ISCA Archive Interspeech 2022
ISCA Archive Interspeech 2022

Dialogue Acts Aided Important Utterance Detection Based on Multiparty and Multimodal Information

Fumio Nihei, Ryo Ishii, Yukiko Nakano, Kyosuke Nishida, Ryo Masumura, Atsushi Fukayama, Takao Nakamura

It has been reported that visualization of important utterances in a meeting enables efficient understanding of the meeting. Therefore, creating a model to estimate important utterances and improving its performance is an important issue. Several studies have reported that introducing auxiliary tasks as estimation targets improves the estimation performance of the main task. In this study, we develop estimation models of important utterances using dialogue acts (DAs) as an auxiliary task. The MATRICS corpus of four-party face-to-face meetings was used as the analysis data. A transformer with historical information was used for the model to estimate important utterances, and three types of modal information (text, audio, and video) were used as input data.
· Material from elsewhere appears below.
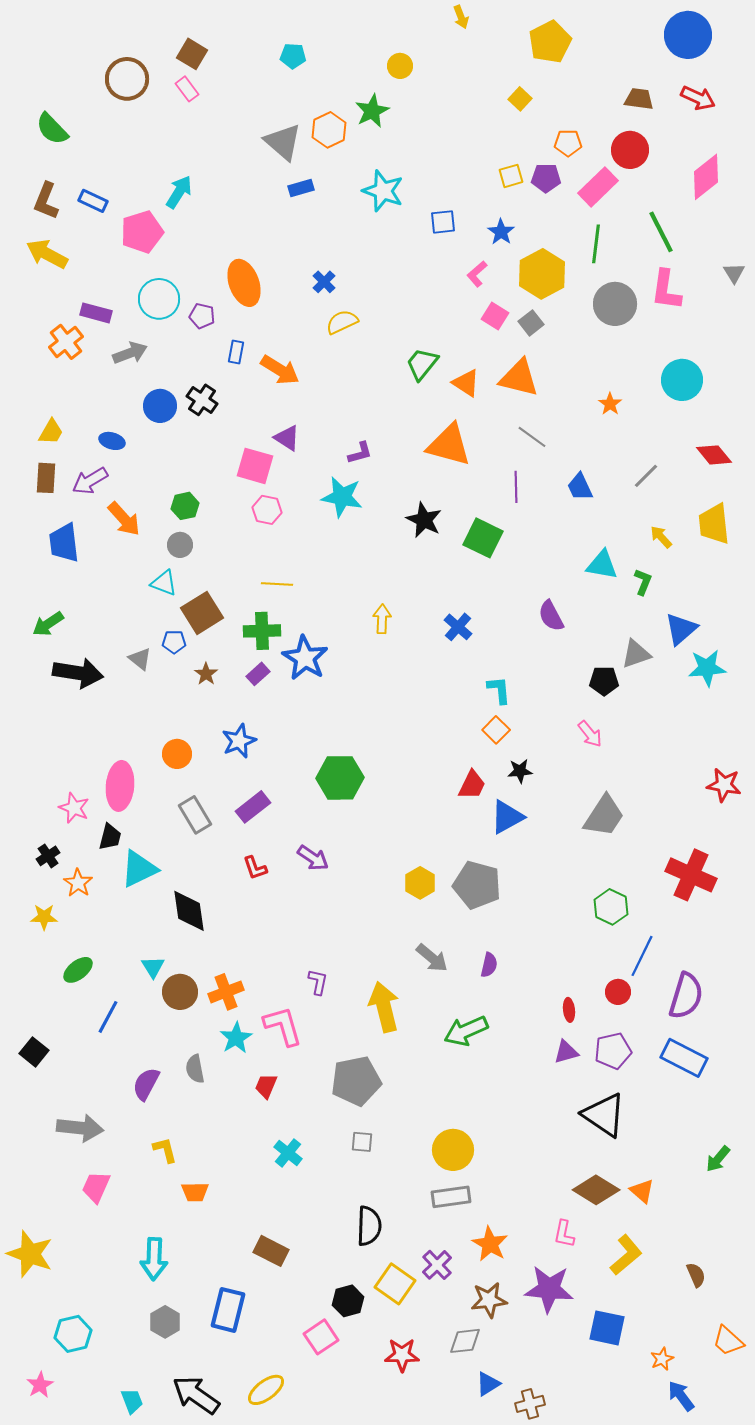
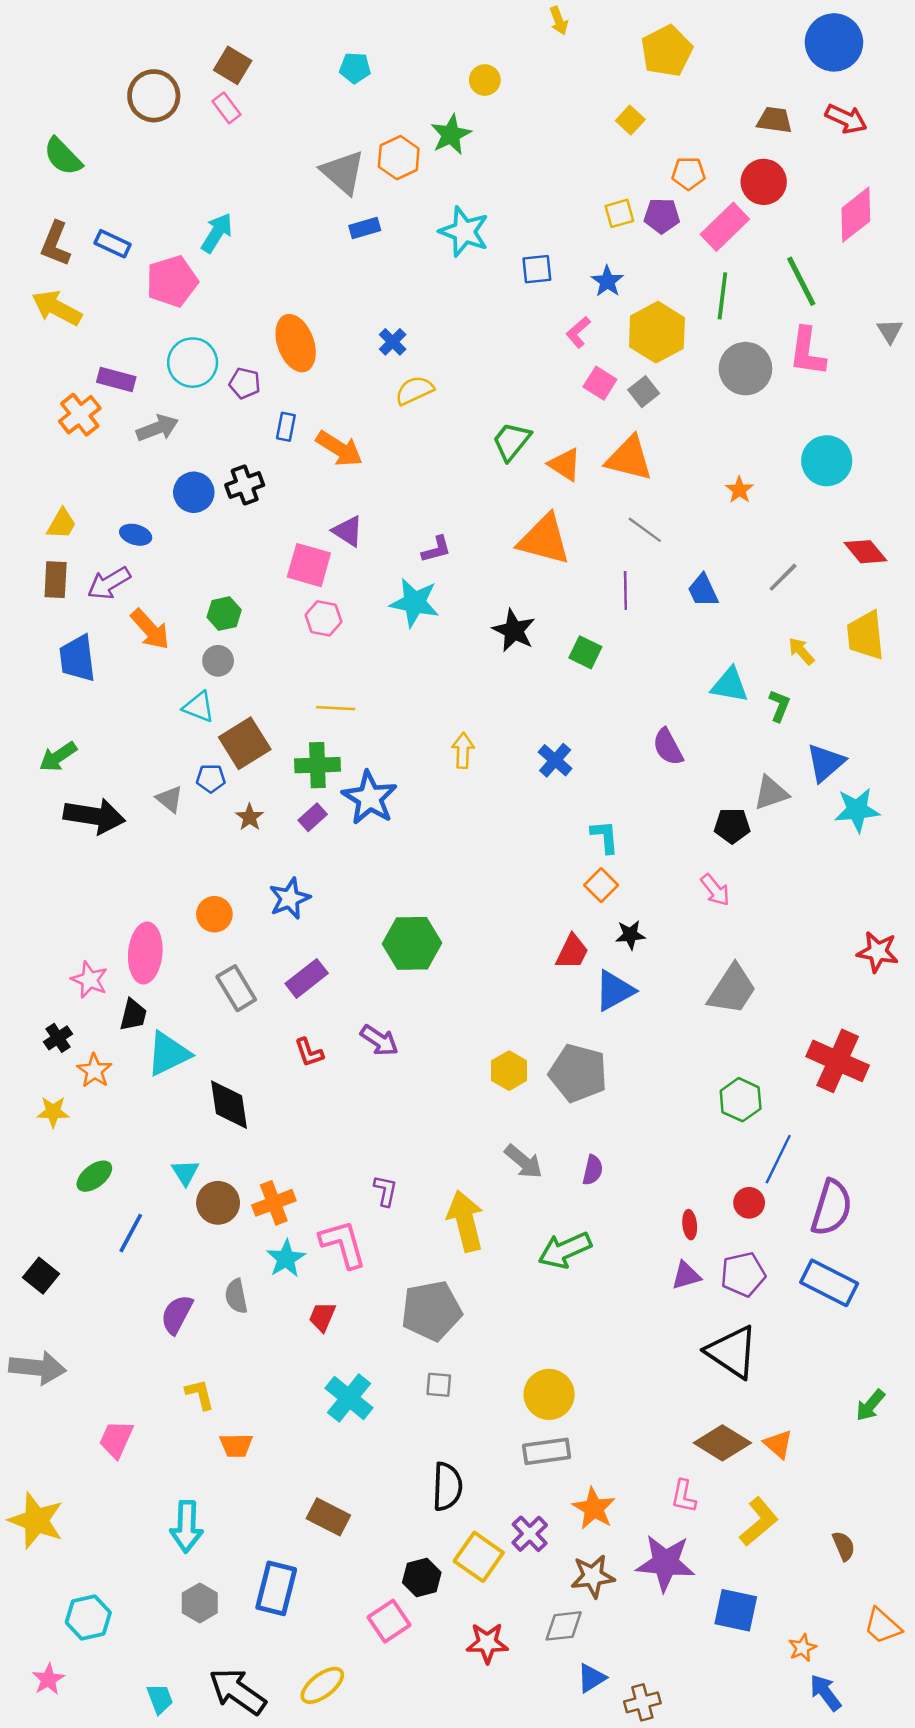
black cross: (202, 400) -> (245, 485), turned 36
green square: (483, 538) -> (585, 652), size x0.7
gray arrow: (80, 1128) -> (37, 1368), moved
cyan cross: (288, 1153) -> (349, 1398), size x1.4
In addition, audio and video data were separated into information about the speaker and others. As a result, the best model for important utterances was the one that used the speaker's text and audio, as well as others' audio and video data, with the assistance of DAs, with an estimation performance of 0.809 in f-measure. The results also showed that the model performed better than the one that only estimates important utterances, indicating that the assistance of DAs is effective in the estimation of important utterances.